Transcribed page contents
----

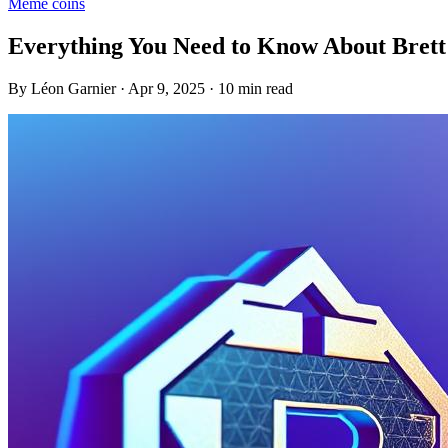
Meme coins
Everything You Need to Know About Bret
By Léon Garnier · Apr 9, 2025 · 10 min read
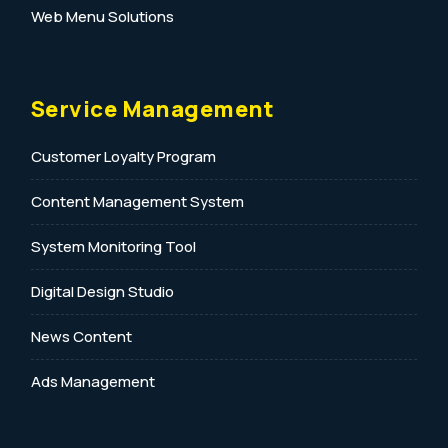
Web Menu Solutions
Service Management
Customer Loyalty Program
Content Management System
System Monitoring Tool
Digital Design Studio
News Content
Ads Management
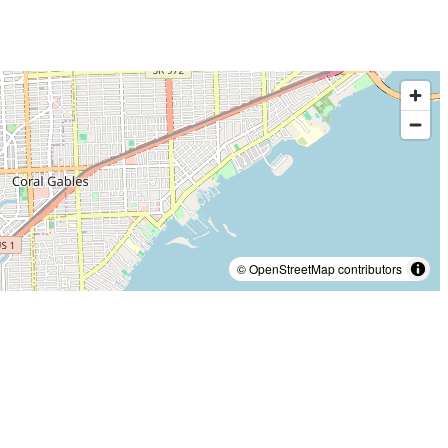
© OpenStreetMap contributors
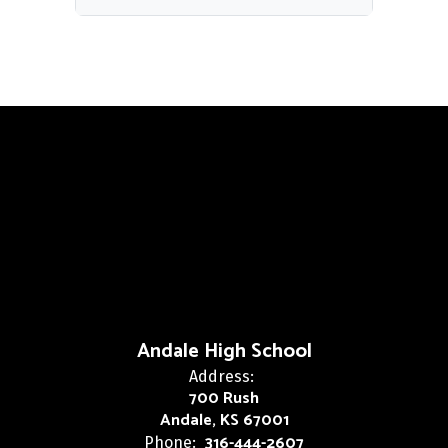
Andale High School
Address:
700 Rush
Andale, KS 67001
316-444-2607
Phone:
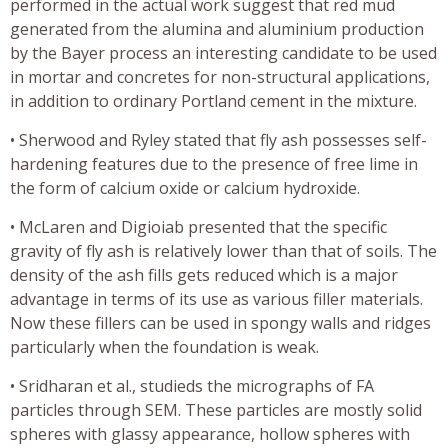
performed in the actual work suggest that red mud
generated from the alumina and aluminium production
by the Bayer process an interesting candidate to be used
in mortar and concretes for non-structural applications,
in addition to ordinary Portland cement in the mixture.
• Sherwood and Ryley stated that fly ash possesses self-
hardening features due to the presence of free lime in
the form of calcium oxide or calcium hydroxide.
• McLaren and Digioiab presented that the specific
gravity of fly ash is relatively lower than that of soils. The
density of the ash fills gets reduced which is a major
advantage in terms of its use as various filler materials.
Now these fillers can be used in spongy walls and ridges
particularly when the foundation is weak.
• Sridharan et al., studieds the micrographs of FA
particles through SEM. These particles are mostly solid
spheres with glassy appearance, hollow spheres with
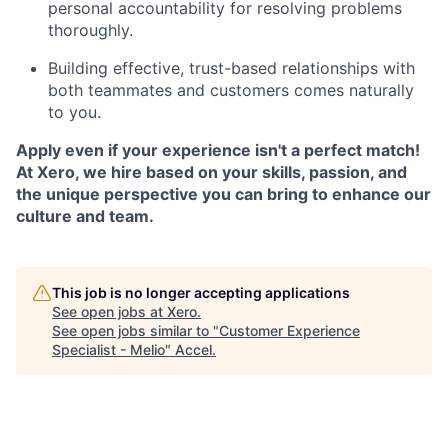
personal accountability for resolving problems
thoroughly.
Building effective, trust-based relationships with
both teammates and customers comes naturally
to you.
Apply even if your experience isn't a perfect match!
At Xero, we hire based on your skills, passion, and
the unique perspective you can bring to enhance our
culture and team.
This job is no longer accepting applications
See open jobs at
Xero
.
See open jobs similar to "
Customer Experience
Specialist - Melio
"
Accel
.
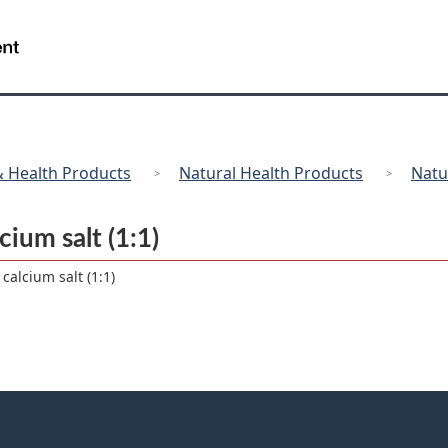
Skip
Skip
Switch
to
to
to
/
Gouvernement
main
"About
basic
du
content
government"
HTML
Canada
version
 Health Products
Natural Health Products
Natu
ium salt (1:1)
calcium salt (1:1)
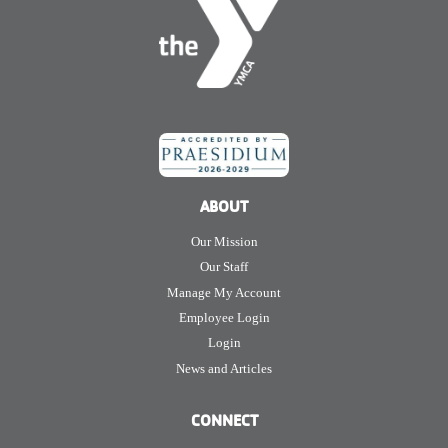
ABOUT
Our Mission
Our Staff
Manage My Account
Employee Login
Login
News and Articles
CONNECT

----

→ TASK TO CARRY OUT
Repeat verbatim the lines between the start of the data and the line containing "performed in the", both ends included, omitting all pictures.

→ YOUR RESPONSE
Meme coins
Everything You Need to Know About Bret
By Léon Garnier · Apr 9, 2025 · 10 min read
Web Menu Solutions
Service Management
Customer Loyalty Program
Content Management System
System Monitoring Tool
Digital Design Studio
News Content
Ads Management
© OpenStreetMap contributors
Andale High School
Address:
700 Rush
Andale, KS 67001
316-444-2607
Phone:
performed in the actual work suggest that red mud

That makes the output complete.